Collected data
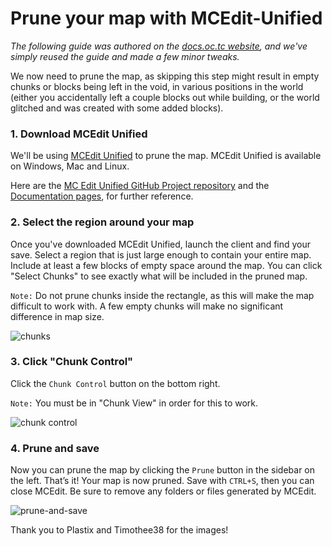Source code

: # **Prune your map with MCEdit-Unified**

*The following guide was authored on the [docs.oc.tc website](http://docs.oc.tc/guides/packaging/pruning_chunks), and we've simply reused the guide and made a few minor tweaks.*

We now need to prune the map, as skipping this step might result in empty chunks or blocks being left in the void, in various positions in the world (either you accidentally left a couple blocks out while building, or the world glitched and was created with some added blocks).

### **1. Download MCEdit Unified**

We'll be using [MCEdit Unified](https://www.mcedit-unified.net/) to prune the map.  MCEdit Unified is available on Windows, Mac and Linux.

Here are the [MC Edit Unified GitHub Project repository](https://github.com/Podshot/MCEdit-Unified) and the [Documentation pages](http://podshot.github.io/MCEdit-Unified/docs/index.html), for further reference.

### **2. Select the region around your map**

Once you've downloaded MCEdit Unified, launch the client and find your save.  Select a region that is just large enough to contain your entire map.  Include at least a few blocks of empty space around the map.  You can click "Select Chunks" to see exactly what will be included in the pruned map.

`Note:` Do not prune chunks inside the rectangle, as this will make the map difficult to work with. A few empty chunks will make no significant difference in map size.

![chunks](http://docs.oc.tc/img/mcedit/chunks.png)

### **3. Click "Chunk Control"**

Click the `Chunk Control` button on the bottom right.

`Note:` You must be in "Chunk View" in order for this to work.

![chunk control](http://docs.oc.tc/img/mcedit/chunk_control.png)

### **4. Prune and save**

Now you can prune the map by clicking the `Prune` button in the sidebar on the left. That’s it! Your map is now pruned. Save with `CTRL+S`, then you can close MCEdit. Be sure to remove any folders or files generated by MCEdit.

![prune-and-save](http://docs.oc.tc/img/mcedit/prune.png)

Thank you to Plastix and Timothee38 for the images!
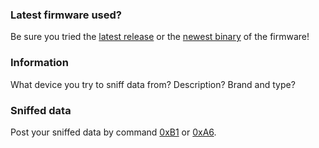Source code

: ### Latest firmware used?
Be sure you tried the [latest release](https://github.com/Portisch/RF-Bridge-EFM8BB1/releases) or the [newest binary](https://github.com/Portisch/RF-Bridge-EFM8BB1/blob/master/Keil%208051%20v9.53%20-%20Release/RF-Bridge-EFM8BB1.hex) of the firmware!

### Information
What device you try to sniff data from? Description? Brand and type?

### Sniffed data
Post your sniffed data by command [0xB1](https://github.com/Portisch/RF-Bridge-EFM8BB1/wiki/0xB1) or [0xA6](https://github.com/Portisch/RF-Bridge-EFM8BB1/wiki/0xA6).
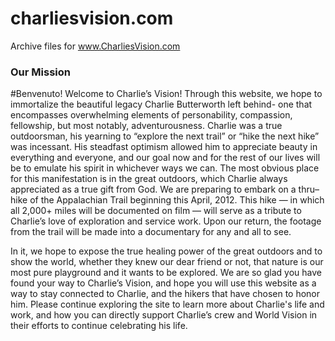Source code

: # charliesvision.com
Archive files for www.CharliesVision.com

### Our Mission

#Benvenuto!
Welcome to Charlie’s Vision! Through this website, we hope to immortalize the beautiful legacy Charlie Butterworth left behind- one that encompasses overwhelming elements of personability, compassion, fellowship, but most notably, adventurousness. Charlie was a true outdoorsman, his yearning to “explore the next trail” or “hike the next hike” was incessant. His steadfast optimism allowed him to appreciate beauty in everything and everyone, and our goal now and for the rest of our lives will be to emulate his spirit in whichever ways we can. The most obvious place for this manifestation is in the great outdoors, which Charlie always appreciated as a true gift from God. We are preparing to embark on a thru–hike of the Appalachian Trail beginning this April, 2012. This hike — in which all 2,000+ miles will be documented on film — will serve as a tribute to Charlie’s love of exploration and service work. Upon our return, the footage from the trail will be made into a documentary for any and all to see.

In it, we hope to expose the true healing power of the great outdoors and to show the world, whether they knew our dear friend or not, that nature is our most pure playground and it wants to be explored. We are so glad you have found your way to Charlie’s Vision, and hope you will use this website as a way to stay connected to Charlie, and the hikers that have chosen to honor him. Please continue exploring the site to learn more about Charlie's life and work, and how you can directly support Charlie’s crew and World Vision in their efforts to continue celebrating his life.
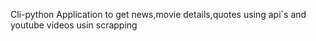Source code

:  Cli-python Application
 to get news,movie details,quotes using api`s
 and
 youtube videos usin scrapping
 
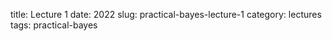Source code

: title: Lecture 1
date: 2022
slug: practical-bayes-lecture-1
category: lectures
tags: practical-bayes

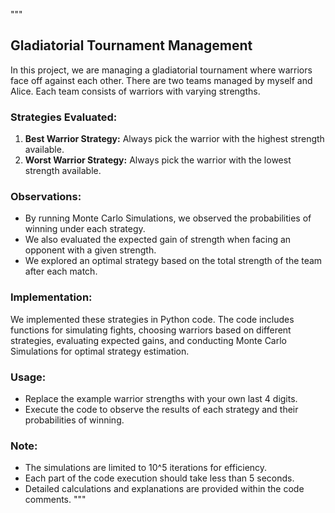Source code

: """
## Gladiatorial Tournament Management

In this project, we are managing a gladiatorial tournament where warriors face off against each other. There are two teams managed by myself and Alice. Each team consists of warriors with varying strengths.

### Strategies Evaluated:

1. **Best Warrior Strategy:** Always pick the warrior with the highest strength available.
2. **Worst Warrior Strategy:** Always pick the warrior with the lowest strength available.

### Observations:

- By running Monte Carlo Simulations, we observed the probabilities of winning under each strategy.
- We also evaluated the expected gain of strength when facing an opponent with a given strength.
- We explored an optimal strategy based on the total strength of the team after each match.

### Implementation:

We implemented these strategies in Python code. The code includes functions for simulating fights, choosing warriors based on different strategies, evaluating expected gains, and conducting Monte Carlo Simulations for optimal strategy estimation.

### Usage:

- Replace the example warrior strengths with your own last 4 digits.
- Execute the code to observe the results of each strategy and their probabilities of winning.

### Note:

- The simulations are limited to 10^5 iterations for efficiency.
- Each part of the code execution should take less than 5 seconds.
- Detailed calculations and explanations are provided within the code comments.
"""
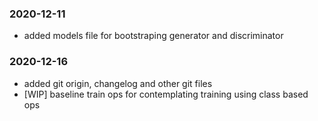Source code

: ### 2020-12-11
- added models file for bootstraping generator and discriminator

### 2020-12-16
- added git origin, changelog and other git files
- [WIP] baseline train ops for contemplating training using class based ops
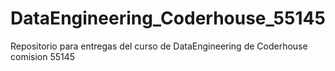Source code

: # DataEngineering_Coderhouse_55145
Repositorio para entregas del curso de DataEngineering de Coderhouse comision 55145
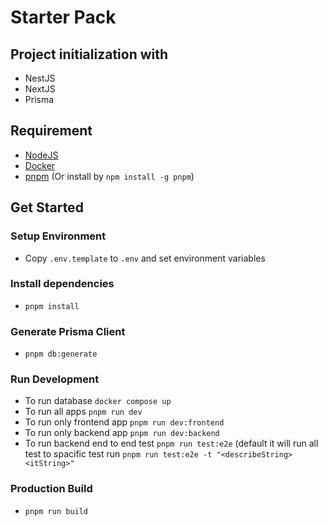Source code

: # Starter Pack

## Project initialization with

- NestJS
- NextJS
- Prisma

## Requirement

- [NodeJS](https://nodejs.org/en/)
- [Docker](https://www.docker.com/products/docker-desktop/)
- [pnpm](https://pnpm.io/installation) (Or install by `npm install -g pnpm`)

## Get Started

### Setup Environment

- Copy `.env.template` to `.env` and set environment variables

### Install dependencies

- `pnpm install`

### Generate Prisma Client

- `pnpm db:generate`

### Run Development

- To run database `docker compose up`
- To run all apps `pnpm run dev`
- To run only frontend app `pnpm run dev:frontend`
- To run only backend app `pnpm run dev:backend`
- To run backend end to end test `pnpm run test:e2e` (default it will run all test to spacific test run `pnpm run test:e2e -t "<describeString> <itString>"`

### Production Build

- `pnpm run build`
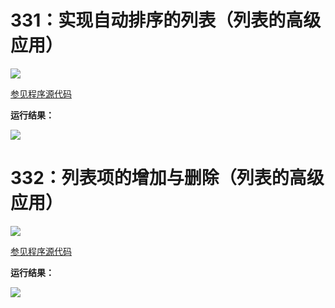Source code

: # 331：实现自动排序的列表（列表的高级应用）

<img src="http://image.renkaigis.com/keepcoding/2018021901.png">

<a href="https://github.com/renkaigis/KeepCoding/tree/master/2018/02/19" target="_blank">参见程序源代码</a>

**运行结果：**

<img src="http://image.renkaigis.com/keepcoding/2018021902.png">

# 332：列表项的增加与删除（列表的高级应用）

<img src="http://image.renkaigis.com/keepcoding/2018021903.png">

<a href="https://github.com/renkaigis/KeepCoding/tree/master/2018/02/19" target="_blank">参见程序源代码</a>

**运行结果：**

<img src="http://image.renkaigis.com/keepcoding/2018021904.png">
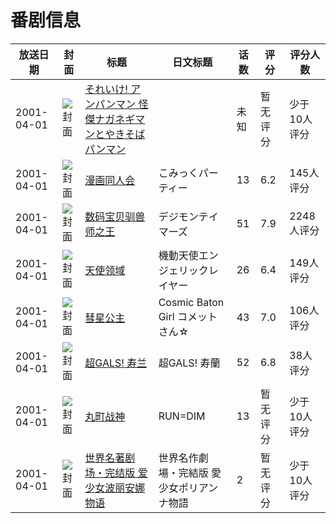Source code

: # 番剧信息

|放送日期|封面|标题|日文标题|话数|评分|评分人数|
|---|---|---|---|---|---|---|
|2001-04-01|![封面](https://lain.bgm.tv/pic/cover/c/8b/ae/316891_uPW7D.jpg)|[それいけ! アンパンマン 怪傑ナガネギマンとやきそばパンマン](https://bangumi.tv/subject/316891)||未知|暂无评分|少于10人评分|
|2001-04-01|![封面](https://lain.bgm.tv/pic/cover/c/81/9e/2077_RcEH7.jpg)|[漫画同人会](https://bangumi.tv/subject/2077)|こみっくパーティー|13|6.2|145人评分|
|2001-04-01|![封面](https://lain.bgm.tv/pic/cover/c/c9/22/3130_cGKH5.jpg)|[数码宝贝驯兽师之王](https://bangumi.tv/subject/3130)|デジモンテイマーズ|51|7.9|2248人评分|
|2001-04-01|![封面](https://lain.bgm.tv/pic/cover/c/b1/46/4011_l7qlO.jpg)|[天使领域](https://bangumi.tv/subject/4011)|機動天使エンジェリックレイヤー|26|6.4|149人评分|
|2001-04-01|![封面](https://lain.bgm.tv/pic/cover/c/df/c0/14646_3D0R2.jpg)|[彗星公主](https://bangumi.tv/subject/14646)|Cosmic Baton Girl コメットさん☆|43|7.0|106人评分|
|2001-04-01|![封面](https://lain.bgm.tv/pic/cover/c/01/60/22278_cn7I4.jpg)|[超GALS! 寿兰](https://bangumi.tv/subject/22278)|超GALS! 寿蘭|52|6.8|38人评分|
|2001-04-01|![封面](https://lain.bgm.tv/pic/cover/c/b1/ef/37494_iIbkH.jpg)|[丸町战神](https://bangumi.tv/subject/37494)|RUN=DIM|13|暂无评分|少于10人评分|
|2001-04-01|![封面](https://lain.bgm.tv/pic/cover/c/f4/25/211290_skoaY.jpg)|[世界名著剧场・完结版 爱少女波丽安娜物语](https://bangumi.tv/subject/211290)|世界名作劇場・完結版 愛少女ポリアンナ物語|2|暂无评分|少于10人评分|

WORK TASK:
Rewrite the listing from its start through the line containing "Here are the", replacing "blocks" with "cubes" and changing nothing else. Give only those lines, and leave the pictures out.

RESPONSE AREA:
Source code

: # **Prune your map with MCEdit-Unified**

*The following guide was authored on the [docs.oc.tc website](http://docs.oc.tc/guides/packaging/pruning_chunks), and we've simply reused the guide and made a few minor tweaks.*

We now need to prune the map, as skipping this step might result in empty chunks or cubes being left in the void, in various positions in the world (either you accidentally left a couple cubes out while building, or the world glitched and was created with some added cubes).

### **1. Download MCEdit Unified**

We'll be using [MCEdit Unified](https://www.mcedit-unified.net/) to prune the map.  MCEdit Unified is available on Windows, Mac and Linux.

Here are the [MC Edit Unified GitHub Project repository](https://github.com/Podshot/MCEdit-Unified) and the [Documentation pages](http://podshot.github.io/MCEdit-Unified/docs/index.html), for further reference.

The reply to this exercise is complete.